Next week, Mayor-elect Rahm Emanuel will walk into the vacated offices of the only Chicago mayor to have voluntarily left office in recent history facing one of the city’s largest budget deficits and a news media that will fawn through a short honeymoon before unleashing an avalanche of criticism.
That’s the way it has been in Chicago since the 1950s, when Mayor Richard M. Daley’s father, Richard J. Daley, took office and built the Chicago Machine.
The Chicago news media has changed several times since those early days of Chicago politics, when newspapers often knowingly and unknowingly hired reporters with close ties to Chicago mobsters. The media changed during the years of the first Boss Daley, becoming fiercely critical, but the recent economic hardships have eviscerated editorial staffing, resulting in coverage of Chicago politics that has been cliche-ridden, shallow and lacking any depth.
But one thing will never change at City Hall, though: new mayors will begin their administrations enjoying a honeymoon of sorts, characterized by adulation and journalistic ass-kissing. Reporters almost always start out as “friends” or friendly to new mayors. The media plays the good-guy-bad-guy routine, with the beat reporters trying to maintain friendship in order to get inside scoops and the reporters based at the newspaper offices doing the heavy hitting.
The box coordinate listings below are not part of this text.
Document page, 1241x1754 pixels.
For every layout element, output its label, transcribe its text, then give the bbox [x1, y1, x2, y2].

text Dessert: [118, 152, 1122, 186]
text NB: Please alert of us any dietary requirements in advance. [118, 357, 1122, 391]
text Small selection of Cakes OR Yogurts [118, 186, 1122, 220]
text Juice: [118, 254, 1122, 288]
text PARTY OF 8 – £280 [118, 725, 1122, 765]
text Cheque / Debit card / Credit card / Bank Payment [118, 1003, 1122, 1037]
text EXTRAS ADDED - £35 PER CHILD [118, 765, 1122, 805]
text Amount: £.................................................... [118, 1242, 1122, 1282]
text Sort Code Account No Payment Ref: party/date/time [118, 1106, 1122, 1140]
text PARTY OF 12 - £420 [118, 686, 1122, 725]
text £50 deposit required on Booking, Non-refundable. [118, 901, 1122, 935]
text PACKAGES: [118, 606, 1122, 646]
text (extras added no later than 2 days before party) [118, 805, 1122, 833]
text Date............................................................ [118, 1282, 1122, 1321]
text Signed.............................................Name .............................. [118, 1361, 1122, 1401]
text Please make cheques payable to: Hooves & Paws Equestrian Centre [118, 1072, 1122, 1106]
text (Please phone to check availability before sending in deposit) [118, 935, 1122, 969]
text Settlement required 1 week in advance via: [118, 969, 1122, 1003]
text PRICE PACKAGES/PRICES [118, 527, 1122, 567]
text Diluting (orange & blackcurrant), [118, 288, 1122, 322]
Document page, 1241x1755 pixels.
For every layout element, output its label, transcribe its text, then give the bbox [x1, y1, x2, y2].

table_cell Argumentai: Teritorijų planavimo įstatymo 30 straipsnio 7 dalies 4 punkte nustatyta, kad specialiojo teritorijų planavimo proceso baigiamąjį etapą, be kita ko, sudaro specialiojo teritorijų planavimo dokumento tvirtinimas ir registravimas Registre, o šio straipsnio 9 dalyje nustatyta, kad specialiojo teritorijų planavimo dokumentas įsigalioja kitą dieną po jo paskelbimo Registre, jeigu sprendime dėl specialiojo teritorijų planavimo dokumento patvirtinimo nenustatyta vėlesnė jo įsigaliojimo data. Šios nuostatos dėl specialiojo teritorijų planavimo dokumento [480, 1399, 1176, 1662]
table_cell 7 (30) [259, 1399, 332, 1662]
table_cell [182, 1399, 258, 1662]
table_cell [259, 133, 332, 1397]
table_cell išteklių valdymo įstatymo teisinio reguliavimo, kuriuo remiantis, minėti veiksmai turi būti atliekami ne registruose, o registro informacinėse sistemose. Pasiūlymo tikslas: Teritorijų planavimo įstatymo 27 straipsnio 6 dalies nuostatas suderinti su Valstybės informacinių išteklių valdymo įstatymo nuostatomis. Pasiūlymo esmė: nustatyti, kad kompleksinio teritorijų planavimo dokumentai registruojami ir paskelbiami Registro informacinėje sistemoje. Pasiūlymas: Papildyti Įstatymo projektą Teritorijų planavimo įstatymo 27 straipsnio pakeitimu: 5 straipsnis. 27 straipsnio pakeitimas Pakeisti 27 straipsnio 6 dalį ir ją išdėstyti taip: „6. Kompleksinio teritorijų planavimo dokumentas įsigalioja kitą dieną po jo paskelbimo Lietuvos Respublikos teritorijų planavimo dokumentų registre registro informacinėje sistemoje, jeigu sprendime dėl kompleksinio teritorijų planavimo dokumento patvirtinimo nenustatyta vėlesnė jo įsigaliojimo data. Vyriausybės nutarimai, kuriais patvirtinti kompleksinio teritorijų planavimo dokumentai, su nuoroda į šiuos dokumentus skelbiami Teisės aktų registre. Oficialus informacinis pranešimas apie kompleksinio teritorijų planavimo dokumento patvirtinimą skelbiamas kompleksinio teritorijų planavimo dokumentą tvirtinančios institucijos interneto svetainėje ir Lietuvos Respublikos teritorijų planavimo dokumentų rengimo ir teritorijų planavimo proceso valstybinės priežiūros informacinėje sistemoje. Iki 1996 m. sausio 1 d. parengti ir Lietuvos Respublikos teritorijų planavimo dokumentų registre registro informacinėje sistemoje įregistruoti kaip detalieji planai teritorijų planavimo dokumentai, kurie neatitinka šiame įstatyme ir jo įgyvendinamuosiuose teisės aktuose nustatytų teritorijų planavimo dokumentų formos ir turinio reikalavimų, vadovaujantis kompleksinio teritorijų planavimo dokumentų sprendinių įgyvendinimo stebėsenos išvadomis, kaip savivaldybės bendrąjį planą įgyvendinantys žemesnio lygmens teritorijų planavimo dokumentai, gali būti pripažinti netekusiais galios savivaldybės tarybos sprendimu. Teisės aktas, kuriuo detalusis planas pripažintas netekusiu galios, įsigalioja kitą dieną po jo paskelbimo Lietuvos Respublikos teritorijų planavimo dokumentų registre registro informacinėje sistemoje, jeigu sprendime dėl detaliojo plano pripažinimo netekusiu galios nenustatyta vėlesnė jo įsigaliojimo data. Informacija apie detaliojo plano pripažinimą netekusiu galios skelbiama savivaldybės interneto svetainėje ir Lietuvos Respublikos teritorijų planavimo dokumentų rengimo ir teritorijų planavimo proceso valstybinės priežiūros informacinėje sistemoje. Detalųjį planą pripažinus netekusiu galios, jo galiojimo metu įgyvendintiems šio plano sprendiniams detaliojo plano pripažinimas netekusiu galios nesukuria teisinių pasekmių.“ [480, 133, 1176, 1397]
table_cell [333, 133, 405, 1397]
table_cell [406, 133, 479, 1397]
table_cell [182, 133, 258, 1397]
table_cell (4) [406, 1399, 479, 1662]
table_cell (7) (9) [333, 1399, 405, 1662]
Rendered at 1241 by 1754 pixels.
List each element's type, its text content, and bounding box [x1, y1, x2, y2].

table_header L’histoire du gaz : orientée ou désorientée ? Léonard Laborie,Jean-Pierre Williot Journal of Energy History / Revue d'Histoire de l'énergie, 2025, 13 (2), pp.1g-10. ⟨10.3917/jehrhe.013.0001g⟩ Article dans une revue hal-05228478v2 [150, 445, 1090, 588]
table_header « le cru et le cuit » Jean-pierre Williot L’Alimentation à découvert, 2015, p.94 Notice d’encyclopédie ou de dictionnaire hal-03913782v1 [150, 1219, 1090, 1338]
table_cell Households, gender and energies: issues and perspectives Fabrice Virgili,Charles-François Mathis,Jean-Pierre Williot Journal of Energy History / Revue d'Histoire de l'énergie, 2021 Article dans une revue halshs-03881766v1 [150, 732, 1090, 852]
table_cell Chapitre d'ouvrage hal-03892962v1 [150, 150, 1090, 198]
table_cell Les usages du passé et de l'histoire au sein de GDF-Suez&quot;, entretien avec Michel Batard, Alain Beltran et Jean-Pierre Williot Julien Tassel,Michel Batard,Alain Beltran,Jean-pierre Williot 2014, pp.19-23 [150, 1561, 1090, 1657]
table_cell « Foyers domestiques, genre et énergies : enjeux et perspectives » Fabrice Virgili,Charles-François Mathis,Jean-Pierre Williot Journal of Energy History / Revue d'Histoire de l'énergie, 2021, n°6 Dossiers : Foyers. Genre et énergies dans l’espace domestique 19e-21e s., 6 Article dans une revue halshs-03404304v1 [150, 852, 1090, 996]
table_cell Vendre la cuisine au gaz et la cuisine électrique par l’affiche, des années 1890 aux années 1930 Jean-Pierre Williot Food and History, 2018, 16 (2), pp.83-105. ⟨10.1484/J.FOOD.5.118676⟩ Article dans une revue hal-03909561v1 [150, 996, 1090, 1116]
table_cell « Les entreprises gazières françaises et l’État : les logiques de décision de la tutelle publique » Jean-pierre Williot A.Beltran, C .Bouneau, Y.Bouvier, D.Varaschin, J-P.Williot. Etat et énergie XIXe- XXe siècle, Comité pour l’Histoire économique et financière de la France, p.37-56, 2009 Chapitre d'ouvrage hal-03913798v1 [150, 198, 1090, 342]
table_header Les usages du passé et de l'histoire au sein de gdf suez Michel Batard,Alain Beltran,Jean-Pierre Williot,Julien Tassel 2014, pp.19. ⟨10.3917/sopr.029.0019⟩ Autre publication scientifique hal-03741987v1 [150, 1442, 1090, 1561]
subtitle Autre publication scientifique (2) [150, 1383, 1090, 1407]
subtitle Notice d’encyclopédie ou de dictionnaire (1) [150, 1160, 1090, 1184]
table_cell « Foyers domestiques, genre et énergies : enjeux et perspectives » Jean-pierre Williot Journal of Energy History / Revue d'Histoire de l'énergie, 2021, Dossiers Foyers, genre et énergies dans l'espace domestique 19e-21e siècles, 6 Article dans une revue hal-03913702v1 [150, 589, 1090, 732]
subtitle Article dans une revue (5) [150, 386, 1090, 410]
This will change because eventually, the news media won’t want the positive stories Mayor Emanuel will hope will be broadcast and published. In today’s tough economy the space available for broadcast or published news has been cut dramatically, leaving room only for the kind of sordid drama and innuendo-based reporting that sells papers.
Six months is what I give Emanuel before the media turns sour on him and the honeymoon comes to an end. It might not even last that long. The media coverage may sour even sooner, with the impending doom and gloom over the city’s economic landscape growing more and more ominous.
Emanuel’s administration will be plagued by scandal and stories of corruption, driven by the inherent nature of Chicago machine politics. When someone scratches your back, you scratch theirs. Maybe that’s why many people refer to money as scratch.
Emanuel’s first major challenge is the tax rate. It’s too high. But how does he maintain the city’s services without increasing revenues? What ingenious ideas will he propose that have not yet been proposed? Emanuel will be able to use the tough economy to help himself, though. The best way to hire your friends and campaign contributors, and scratch a few backs, is to begin by laying off workers at City Hall. Fire deputies and employees, and then within a year, fill many of the positions with your cronies. That’s the way it works. Emanuel doesn’t have to stump for campaign cash as hard as his predecessors. No one has raised more money for a mayoral election than Emanuel.
Mayor Daley took over the reins of Chicago government in 1989 but in almost 22 years, outlasting his father’s record in office, what did he really achieve in Chicago? Did he build a new airport? Did he build a new library? Did he build new expressways to ease the increasingly heavy rush hour drives in and out of the city? No, he sold the city’s parking meters for fast cash, resulting in outrageous parking and meter rates. In reality, Chicago is still the same place it was when Daley took office. The only thing Daley really did was to help take the focus off the racial turmoil that plagued his father’s administration and every mayor after until him. Under Boss Daley, white flight transformed whole neighborhoods in Chicago. Under Daley’s successor, Jane M. Byrne, race played a major role in what she thought was going to be a successful rebuff of Boss Daley’s son, Richie Daley.
Mayor Harold Washington’s election only stoked the fires of racial hatred, dividing the city residents and the City Council under the “Vrdolyak 29,” the coalition led by former 10th Ward Alderman Ed “Fast Eddie” Vrdolyak. Washington only enjoyed a brief period of calm after winning re-election in 1987, dying soon after, on Thanksgiving. He was succeeded by Eugene Sawyer, the flashy but kind and soft-spoken south side alderman. Sawyer became the patsy of the white majority and paved the way for the election of Boss Daley’s son.
Each had their honeymoon and each promised great things to come; great expectations about bringing reform to a city that has, in reality, never been ready for reform. It still isn’t.
Emanuel will have his hands full of challenges from the schools to transportation to the city’s underfunded pensions and finances. The economically anemic news media may give him a longer pass, but in the end the only thing that counts is what one of my longtime City Hall colleagues Harry Golden Jr. would describe in his gravelly Brooklyn-like accent, saying the public just wants a “good story.”
And a good story is never a good story at all, but a story about corruption, scandal, nepotism, crime, theft and all the things that make for Chicago’s love-hate relationship with politics.